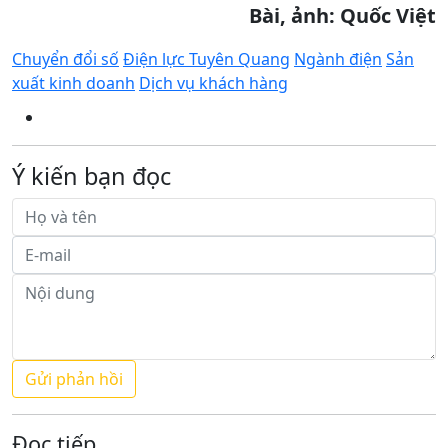
Bài, ảnh: Quốc Việt
Chuyển đổi số
Điện lực Tuyên Quang
Ngành điện
Sản
xuất kinh doanh
Dịch vụ khách hàng
Ý kiến bạn đọc
Đọc tiếp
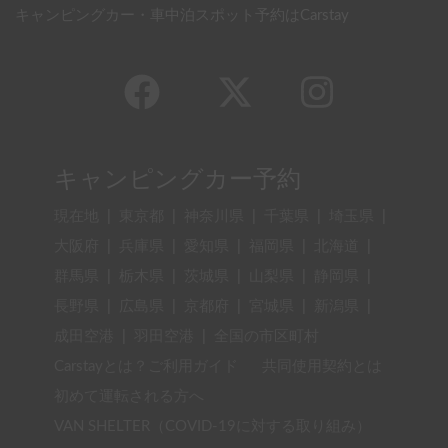
キャンピングカー・車中泊スポット予約はCarstay
キャンピングカー予約
現在地
|
東京都
|
神奈川県
|
千葉県
|
埼玉県
|
大阪府
|
兵庫県
|
愛知県
|
福岡県
|
北海道
|
群馬県
|
栃木県
|
茨城県
|
山梨県
|
静岡県
|
長野県
|
広島県
|
京都府
|
宮城県
|
新潟県
|
成田空港
|
羽田空港
|
全国の市区町村
Carstayとは？ご利用ガイド
共同使用契約とは
初めて運転される方へ
VAN SHELTER（COVID-19に対する取り組み）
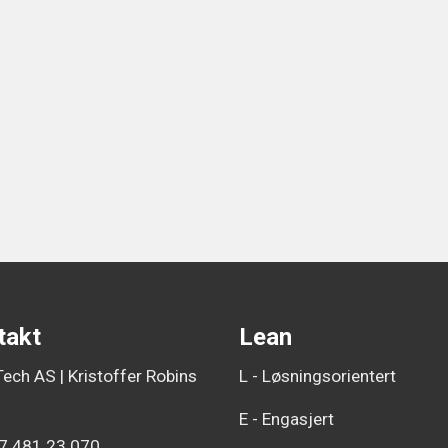
takt
Lean
ech AS | Kristoffer Robins
L - Løsningsorientert
E - Engasjert
7 481 23 070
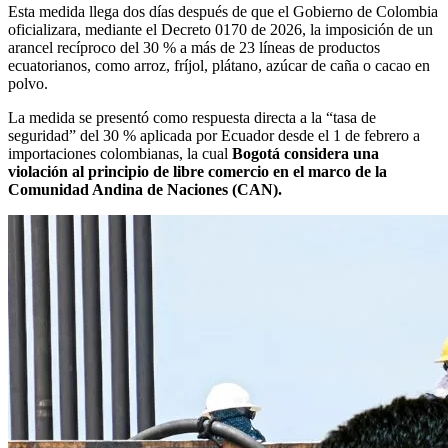
Esta medida llega dos días después de que el Gobierno de Colombia
oficializara, mediante el Decreto 0170 de 2026, la imposición de un
arancel recíproco del 30 % a más de 23 líneas de productos
ecuatorianos, como arroz, fríjol, plátano, azúcar de caña o cacao en
polvo.
La medida se presentó como respuesta directa a la “tasa de
seguridad” del 30 % aplicada por Ecuador desde el 1 de febrero a
importaciones colombianas, la cual
Bogotá considera una
violación al principio de libre comercio en el marco de la
Comunidad Andina de Naciones (CAN).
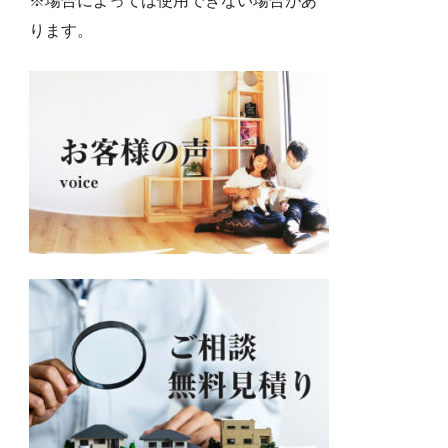
※場合によっては使用できない場合があ
ります。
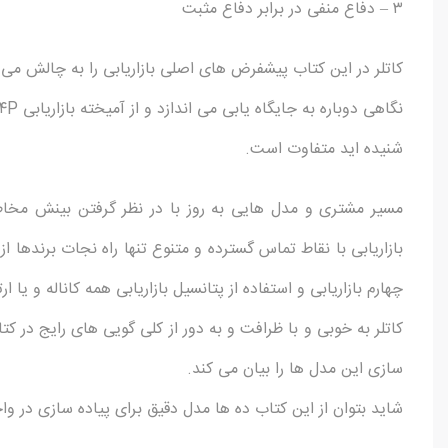
۳ – دفاع منفی در برابر دفاع مثبت
کاتلر در این کتاب پیشفرض های اصلی بازاریابی را به چالش می
شنیده اید متفاوت است.
مسیر مشتری و مدل هایی به روز با در نظر گرفتن بینش مخا
بازاریابی با نقاط تماس گسترده و متنوع تنها راه نجات برنده
چهارم بازاریابی و استفاده از پتانسیل بازاریابی همه کاناله و یا ا
کاتلر به خوبی و با ظرافت و به دور از کلی گویی های رایج در کتا
سازی این مدل ها را بیان می کند.
شاید بتوان از این کتاب ده ها مدل دقیق برای پیاده سازی در واح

Sobre a tarefa: Mostre todas as linhas dos registros acima que contêm a palavra "کاتلر", diferenciando maiúsculas de minúsculas.

Resultado:
کاتلر در این کتاب پیشفرض های اصلی بازاریابی را به چالش می
کاتلر به خوبی و با ظرافت و به دور از کلی گویی های رایج در کتا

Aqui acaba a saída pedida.